Abduction_Phil_03.gifAntonio Lozano as Belmonte, Elizabeth Zharoff as Konstanze, Elizabeth Reiter as Blonde and Krystian Adam as Pedrillo

Yet the production only skims the surface of the concept, with tame results. By the end of the overture, the spy story disappears (just as well, since Konstanze is no spy). At times the background features a silent movie, but this is applied randomly, rather than being exploited consistently to underscore the action. Surely it would not have been hard to find engaging parallels: Belmonte and Konstanze, as well as Pedrillo and Blonde, do resemble the virtuous couples who inhabit silent films, while Osmin does recall villains like Chaplin’s “Big Eric.” Yet the projections provide little more than local color: generic scenes and, at the end, just a quarter hour shot of an old postcard of Hagia Sofia. Beyond the backdrop, the production is remarkably old-fashioned, even provincial, with overheavy reliance on crude gags, garish costumes, and harem girls. A quarter of an hour in, watching Osmin, clad in bright yellow, chasing Pedrillo with a whip, one acknowledges it will be a long afternoon.

Still, a major advantage of the unconventional “movie screen” set design is its theatrical and acoustical intimacy—a plus in this intimate work. It pushes action to the front of the stage, where two ramps permit the singers to cross through the first row of the audience. Thus the burden rests on the singers to carry the show. Yet here, too, the performance gets stuck half-way. Today there is no shortage of great Baroque and Mozart singers, yet one rarely encounters a major house cast as uneven as this one.
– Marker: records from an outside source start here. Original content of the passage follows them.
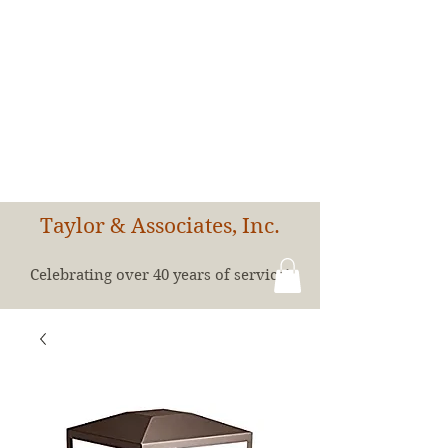
Taylor & Associates, Inc.
Celebrating over 40 years of service!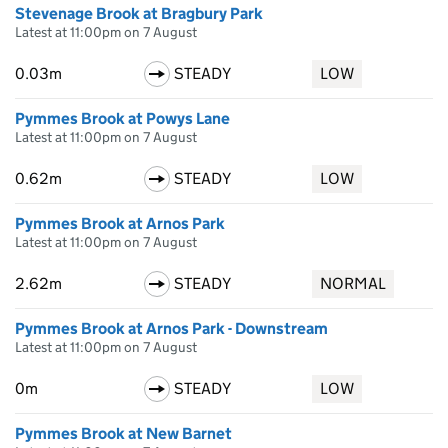
Stevenage Brook at Bragbury Park
Latest at 11:00pm on 7 August
0.03m
STEADY
LOW
Pymmes Brook at Powys Lane
Latest at 11:00pm on 7 August
0.62m
STEADY
LOW
Pymmes Brook at Arnos Park
Latest at 11:00pm on 7 August
2.62m
STEADY
NORMAL
Pymmes Brook at Arnos Park - Downstream
Latest at 11:00pm on 7 August
0m
STEADY
LOW
Pymmes Brook at New Barnet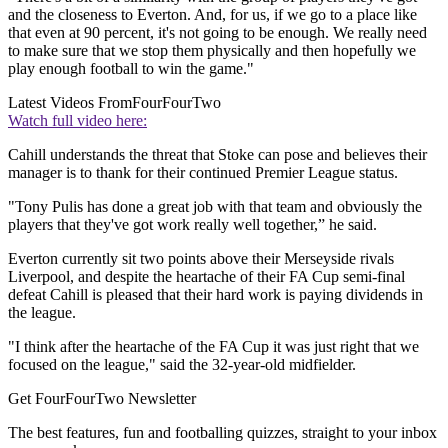
and the closeness to Everton. And, for us, if we go to a place like
that even at 90 percent, it's not going to be enough. We really need
to make sure that we stop them physically and then hopefully we
play enough football to win the game."
Latest Videos From
FourFourTwo
Watch full video here:
Cahill understands the threat that Stoke can pose and believes their
manager is to thank for their continued Premier League status.
"Tony Pulis has done a great job with that team and obviously the
players that they've got work really well together,” he said.
Everton currently sit two points above their Merseyside rivals
Liverpool, and despite the heartache of their FA Cup semi-final
defeat Cahill is pleased that their hard work is paying dividends in
the league.
"I think after the heartache of the FA Cup it was just right that we
focused on the league," said the 32-year-old midfielder.
Get FourFourTwo Newsletter
The best features, fun and footballing quizzes, straight to your inbox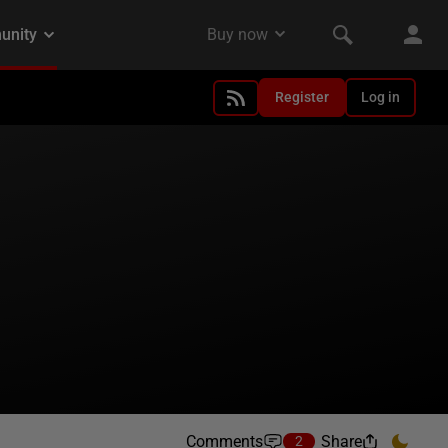
Register
Log in
Comments
Share
2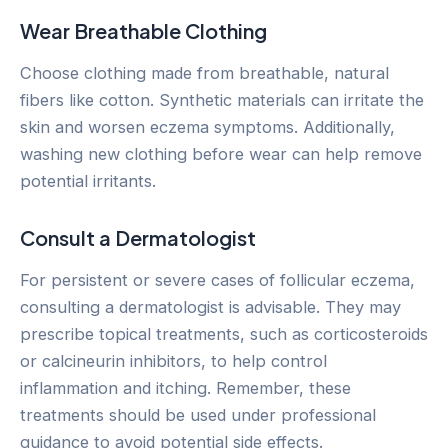
Wear Breathable Clothing
Choose clothing made from breathable, natural
fibers like cotton. Synthetic materials can irritate the
skin and worsen eczema symptoms. Additionally,
washing new clothing before wear can help remove
potential irritants.
Consult a Dermatologist
For persistent or severe cases of follicular eczema,
consulting a dermatologist is advisable. They may
prescribe topical treatments, such as corticosteroids
or calcineurin inhibitors, to help control
inflammation and itching. Remember, these
treatments should be used under professional
guidance to avoid potential side effects.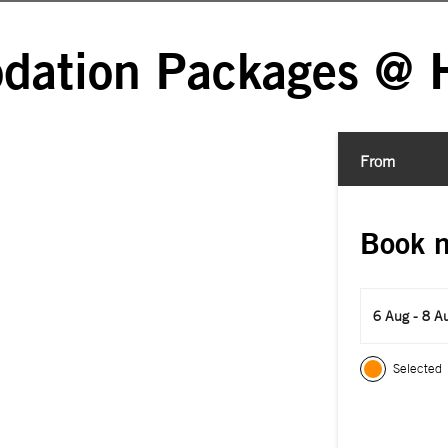
ation Packages @ H
From
Book 
6 Aug - 8 A
Selected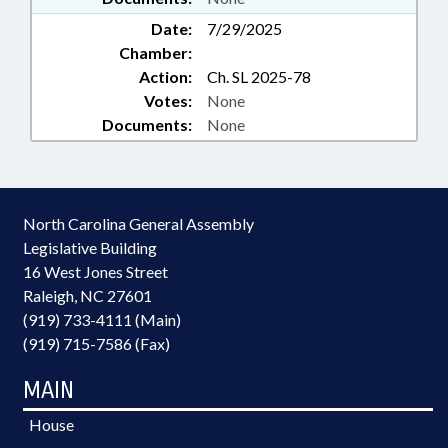
Date:
7/29/2025
Chamber:
Action:
Ch. SL 2025-78
Votes:
None
Documents:
None
North Carolina General Assembly
Legislative Building
16 West Jones Street
Raleigh, NC 27601
(919) 733-4111 (Main)
(919) 715-7586 (Fax)
MAIN
House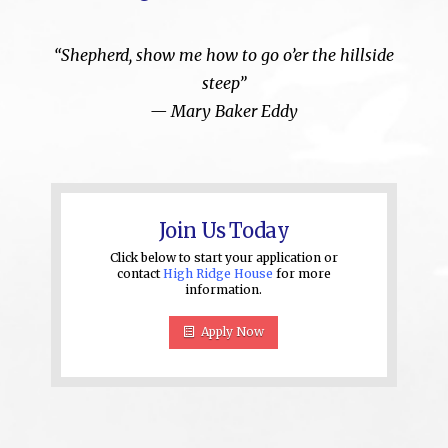
“Shepherd, show me how to go o’er the hillside
steep”
—
Mary Baker Eddy
Join Us Today
Click below to start your application or
contact
High Ridge House
for more
information.
Apply Now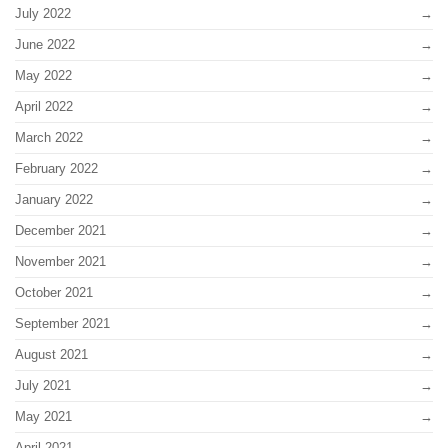
July 2022
June 2022
May 2022
April 2022
March 2022
February 2022
January 2022
December 2021
November 2021
October 2021
September 2021
August 2021
July 2021
May 2021
April 2021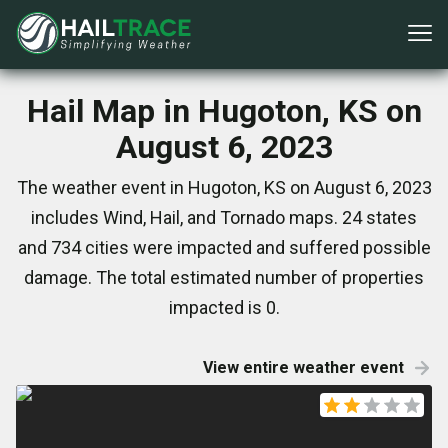
Hail Map in Hugoton, KS on
August 6, 2023
The weather event in Hugoton, KS on August 6, 2023
includes Wind, Hail, and Tornado maps. 24 states
and 734 cities were impacted and suffered possible
damage. The total estimated number of properties
impacted is 0.
View entire weather event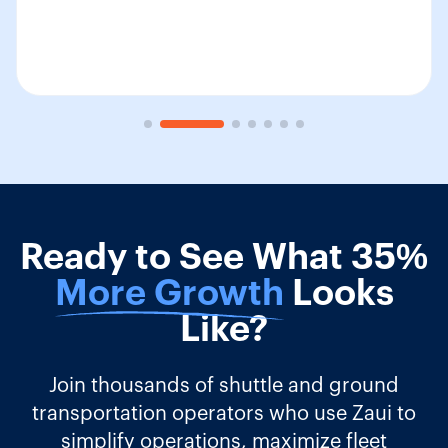
Ready to See What 35%
More Growth
Looks
Like?
Join thousands of shuttle and ground
transportation operators who use Zaui to
simplify operations, maximize fleet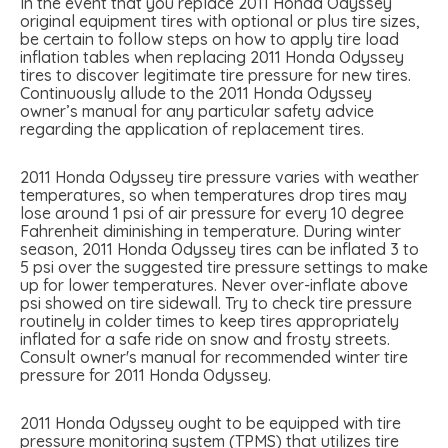
In the event that you replace 2011 Honda Odyssey
original equipment tires with optional or plus tire sizes,
be certain to follow steps on how to apply tire load
inflation tables when replacing 2011 Honda Odyssey
tires to discover legitimate tire pressure for new tires.
Continuously allude to the 2011 Honda Odyssey
owner’s manual for any particular safety advice
regarding the application of replacement tires.
2011 Honda Odyssey tire pressure varies with weather
temperatures, so when temperatures drop tires may
lose around 1 psi of air pressure for every 10 degree
Fahrenheit diminishing in temperature. During winter
season, 2011 Honda Odyssey tires can be inflated 3 to
5 psi over the suggested tire pressure settings to make
up for lower temperatures. Never over-inflate above
psi showed on tire sidewall. Try to check tire pressure
routinely in colder times to keep tires appropriately
inflated for a safe ride on snow and frosty streets.
Consult owner's manual for recommended winter tire
pressure for 2011 Honda Odyssey.
2011 Honda Odyssey ought to be equipped with tire
pressure monitoring system (TPMS) that utilizes tire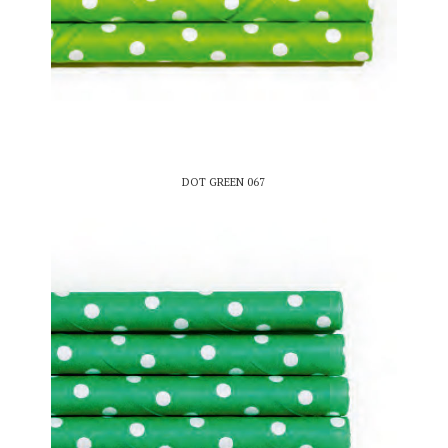
DOT GREEN 067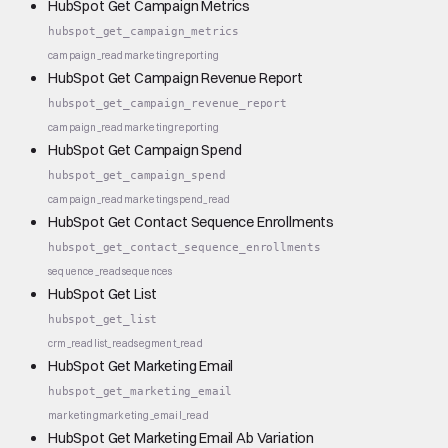
HubSpot Get Campaign Metrics
hubspot_get_campaign_metrics
campaign_read
marketing
reporting
HubSpot Get Campaign Revenue Report
hubspot_get_campaign_revenue_report
campaign_read
marketing
reporting
HubSpot Get Campaign Spend
hubspot_get_campaign_spend
campaign_read
marketing
spend_read
HubSpot Get Contact Sequence Enrollments
hubspot_get_contact_sequence_enrollments
sequence_read
sequences
HubSpot Get List
hubspot_get_list
crm_read
list_read
segment_read
HubSpot Get Marketing Email
hubspot_get_marketing_email
marketing
marketing_email_read
HubSpot Get Marketing Email Ab Variation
Abduction_Phil_04.gifKrystian Adam is Pedrillo with Per Bach Nissen as Osmin

Young soprano and Curtis student Elizabeth Zharoff possesses a warm, even, and well-placed voice, solid coloratura technique, and considerable innate musicality that could take her far in the opera world—and she looks good on stage. Yet Konstanze is a bit of a stretch. In her mid-20s, Zharoff does not quite yet possess the weight and vocal glamor for showpieces like “Martern aller Arten” or “Ach ich liebte” in a big house. She would be more appropriately cast as Pamina, which she will sing next year in Philadelphia.

Never before have I heard a Belmonte who sounds more comfortable in “Ich baue ganz”—the Act III aria often ducked by even the best tenors due to its daunting technical difficulties—than in the two more famous arias of Act I. Spanish Tenor Antonio Lozano brings many things to the role—a voice of reasonable size, clean passagework, and an ardent manner—but not what the role of Belmonte requires above all else, namely noble phrasing and smoothly elegant vocal production. Uneven color and intonation, as well as Spanish-accented German that seems not that of a speaker (let alone native speaker) of the language, weigh him down musically and theatrically.

Polish tenor Krystian Adam sings and acts superbly in the character role of Pedrillo. The young Curtis grad (now in Frankfurt) Elizabeth Reiter is, as her previous work with Philadelphia has shown, a splendid singer on her way up. She sings with a full tone, compelling phrasing, and precise intonation. Yet she seems vocally uncomfortable as Blöndchen, a role Mozart crafted especially for a soubrette with unusually free high notes. Singers with the dark bass voice for Osmin are an endangered species. Nissen sings Osmin at a solid European provincial level, but lacks a booming low D or any other special attribute for the role, though his diction is the best in the show.

Music director Corrado Rovaris conducts crisply, in a style aimed somewhere between the modern and period, and only occasionally let the ensemble slip. Yet the result is neither idiosyncratic nor idiomatic. One waits in vain for the rubato or graceful turn of phrase that would breathe life into this wonderful score.